My math textbook is currently on the Binomial Series now, after completing the Binomial Theorem (no problems with that one). I believe most of my trouble comes from the book's rather glancing explanation of it, only giving examples of the form $(1 +/- kx)$. Now have encountered this question:

Q
Obtain the first three terms, in ascending powers of x, of the expansion of $(8+3x)^\frac{2}{3}$, stating the set of values for which this expansion is valid.

Homework Equations

The binomial series is defined as :

$(1+x)^n = 1 + nx + \frac{n(n+1)}{1*2}x^2 + \frac{n(n+1)(n-2)}{1*2*3}x^3 + ...$, provided that |x| < 1.

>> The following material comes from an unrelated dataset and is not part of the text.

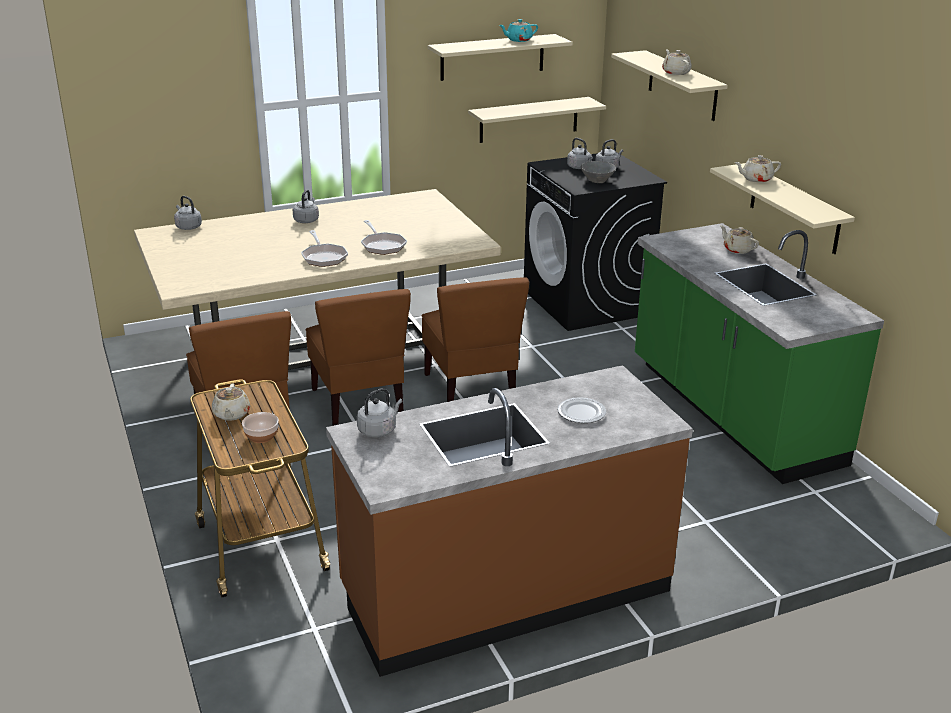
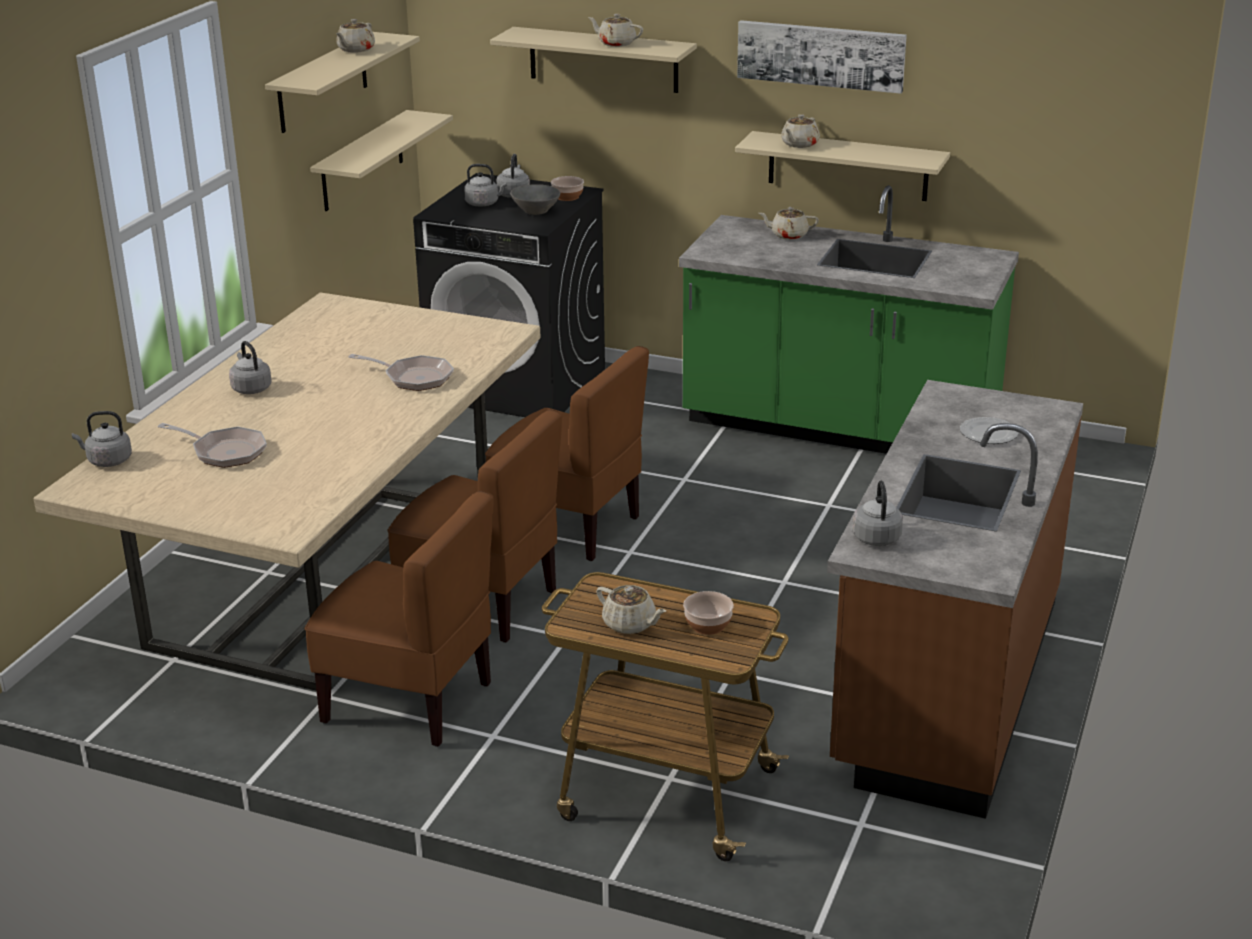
camera: 45 degrees left, 0 degrees up
(323, 257) = (377, 419): frying pan -> frying pan (224, 452)
(518, 40) = (355, 49): turquoise teapot -> beige teapot
(635, 179) = (568, 197): none -> bowl
(790, 112) = (821, 55): none -> picture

Expansion of $(1+kx)^n$ is valid for $\frac{-1}{k} < x < \frac{1}{k}$

The Attempt at a Solution

I am able to find the expansion by following the binomial series definition, but multiplying everything by $8^n$, where n is 2/3, -1/3, -4/3, and so on.

$(8+3x)^\frac{2}{3} = 8^\frac{2}{3} + (8^\frac{-1}{3})(\frac{2}{3})(3x) + (8^\frac{-4}{3})\frac{(\frac{2}{3})(\frac{-1}{3})}{2}(3x^2)$

Which is simplified to :

$4 + x - \frac{x^2}{16}$ This is correct, according to the textbook answers.

However, I cannot find the range of x for which it is valid. The textbook answer is :
$\frac{-8}{3} < x < \frac{8}{3}$.

Why is that so? Could I have an explanation?

 

[jedishrfu]

If you pull the 8 out of the expression (8 + 3x) = 8*(1 + (3/8)x ) does that help?

 

[Ray Vickson]

Homework Statement

My math textbook is currently on the Binomial Series now, after completing the Binomial Theorem (no problems with that one). I believe most of my trouble comes from the book's rather glancing explanation of it, only giving examples of the form $(1 +/- kx)$. Now have encountered this question:

Q
Obtain the first three terms, in ascending powers of x, of the expansion of $(8+3x)^\frac{2}{3}$, stating the set of values for which this expansion is valid.

Homework Equations

The binomial series is defined as :

$(1+x)^n = 1 + nx + \frac{n(n+1)}{1*2}x^2 + \frac{n(n+1)(n-2)}{1*2*3}x^3 + ...$, provided that |x| < 1.

Expansion of $(1+kx)^n$ is valid for $\frac{-1}{k} < x < \frac{1}{k}$

The Attempt at a Solution

I am able to find the expansion by following the binomial series definition, but multiplying everything by $8^n$, where n is 2/3, -1/3, -4/3, and so on.

$(8+3x)^\frac{2}{3} = 8^\frac{2}{3} + (8^\frac{-1}{3})(\frac{2}{3})(3x) + (8^\frac{-4}{3})\frac{(\frac{2}{3})(\frac{-1}{3})}{2}(3x^2)$

Which is simplified to :

$4 + x - \frac{x^2}{16}$ This is correct, according to the textbook answers.

However, I cannot find the range of x for which it is valid. The textbook answer is :
$\frac{-8}{3} < x < \frac{8}{3}$.

Why is that so? Could I have an explanation?

If you write (8+3x)^n = 8^n \left(1 + \frac{3}{8}x \right)^n the reason should become clear.

Also: I hope you realize that the restrictions on $x$ apply only if $n$ is not a positive integer. When $n$ is a positive integer (n = 1 or 2 or 3 or ... ) the expansion is valid for all values of $x$.

 

[stfz]

D'oh. Thanks guys :P